__EXERCISE DETAILS__
In the part that opens with the line containing "family: Ericaceae" and closes with the line containing "scientific name: Hedysarum occidentale", swap "scientific name" for "species" and give those lines again with everything else unchanged.

+++ PROVIDED MATERIAL

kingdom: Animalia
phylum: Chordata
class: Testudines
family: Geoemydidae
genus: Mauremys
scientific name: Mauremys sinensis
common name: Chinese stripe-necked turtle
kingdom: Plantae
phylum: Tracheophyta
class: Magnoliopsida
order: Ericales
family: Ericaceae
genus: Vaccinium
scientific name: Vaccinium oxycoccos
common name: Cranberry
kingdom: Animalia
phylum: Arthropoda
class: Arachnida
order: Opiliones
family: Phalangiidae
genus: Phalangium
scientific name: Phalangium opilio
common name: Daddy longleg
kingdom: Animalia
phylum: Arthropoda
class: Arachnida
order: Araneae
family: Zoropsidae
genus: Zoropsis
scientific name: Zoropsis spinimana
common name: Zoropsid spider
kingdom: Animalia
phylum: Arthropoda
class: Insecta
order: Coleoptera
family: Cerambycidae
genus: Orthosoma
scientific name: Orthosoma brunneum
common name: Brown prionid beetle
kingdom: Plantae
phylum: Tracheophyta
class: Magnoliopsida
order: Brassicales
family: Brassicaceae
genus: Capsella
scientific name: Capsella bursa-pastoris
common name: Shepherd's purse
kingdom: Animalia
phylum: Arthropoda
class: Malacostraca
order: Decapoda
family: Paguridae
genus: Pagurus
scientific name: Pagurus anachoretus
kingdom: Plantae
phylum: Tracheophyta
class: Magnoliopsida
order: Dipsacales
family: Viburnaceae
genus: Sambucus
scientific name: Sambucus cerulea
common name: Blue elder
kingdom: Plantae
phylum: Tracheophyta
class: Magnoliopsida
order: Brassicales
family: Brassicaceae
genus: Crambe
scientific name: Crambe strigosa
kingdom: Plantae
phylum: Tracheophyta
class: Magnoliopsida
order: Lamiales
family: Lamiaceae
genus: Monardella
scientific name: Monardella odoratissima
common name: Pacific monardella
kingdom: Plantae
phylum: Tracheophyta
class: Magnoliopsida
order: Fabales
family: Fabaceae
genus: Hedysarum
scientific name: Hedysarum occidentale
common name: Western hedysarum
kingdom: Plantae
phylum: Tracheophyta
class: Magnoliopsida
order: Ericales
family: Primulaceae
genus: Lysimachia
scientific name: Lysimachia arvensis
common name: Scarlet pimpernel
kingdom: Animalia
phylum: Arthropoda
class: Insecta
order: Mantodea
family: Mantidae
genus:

++++++

__SOLVED PROBLEM__
family: Ericaceae
genus: Vaccinium
species: Vaccinium oxycoccos
common name: Cranberry
kingdom: Animalia
phylum: Arthropoda
class: Arachnida
order: Opiliones
family: Phalangiidae
genus: Phalangium
species: Phalangium opilio
common name: Daddy longleg
kingdom: Animalia
phylum: Arthropoda
class: Arachnida
order: Araneae
family: Zoropsidae
genus: Zoropsis
species: Zoropsis spinimana
common name: Zoropsid spider
kingdom: Animalia
phylum: Arthropoda
class: Insecta
order: Coleoptera
family: Cerambycidae
genus: Orthosoma
species: Orthosoma brunneum
common name: Brown prionid beetle
kingdom: Plantae
phylum: Tracheophyta
class: Magnoliopsida
order: Brassicales
family: Brassicaceae
genus: Capsella
species: Capsella bursa-pastoris
common name: Shepherd's purse
kingdom: Animalia
phylum: Arthropoda
class: Malacostraca
order: Decapoda
family: Paguridae
genus: Pagurus
species: Pagurus anachoretus
kingdom: Plantae
phylum: Tracheophyta
class: Magnoliopsida
order: Dipsacales
family: Viburnaceae
genus: Sambucus
species: Sambucus cerulea
common name: Blue elder
kingdom: Plantae
phylum: Tracheophyta
class: Magnoliopsida
order: Brassicales
family: Brassicaceae
genus: Crambe
species: Crambe strigosa
kingdom: Plantae
phylum: Tracheophyta
class: Magnoliopsida
order: Lamiales
family: Lamiaceae
genus: Monardella
species: Monardella odoratissima
common name: Pacific monardella
kingdom: Plantae
phylum: Tracheophyta
class: Magnoliopsida
order: Fabales
family: Fabaceae
genus: Hedysarum
species: Hedysarum occidentale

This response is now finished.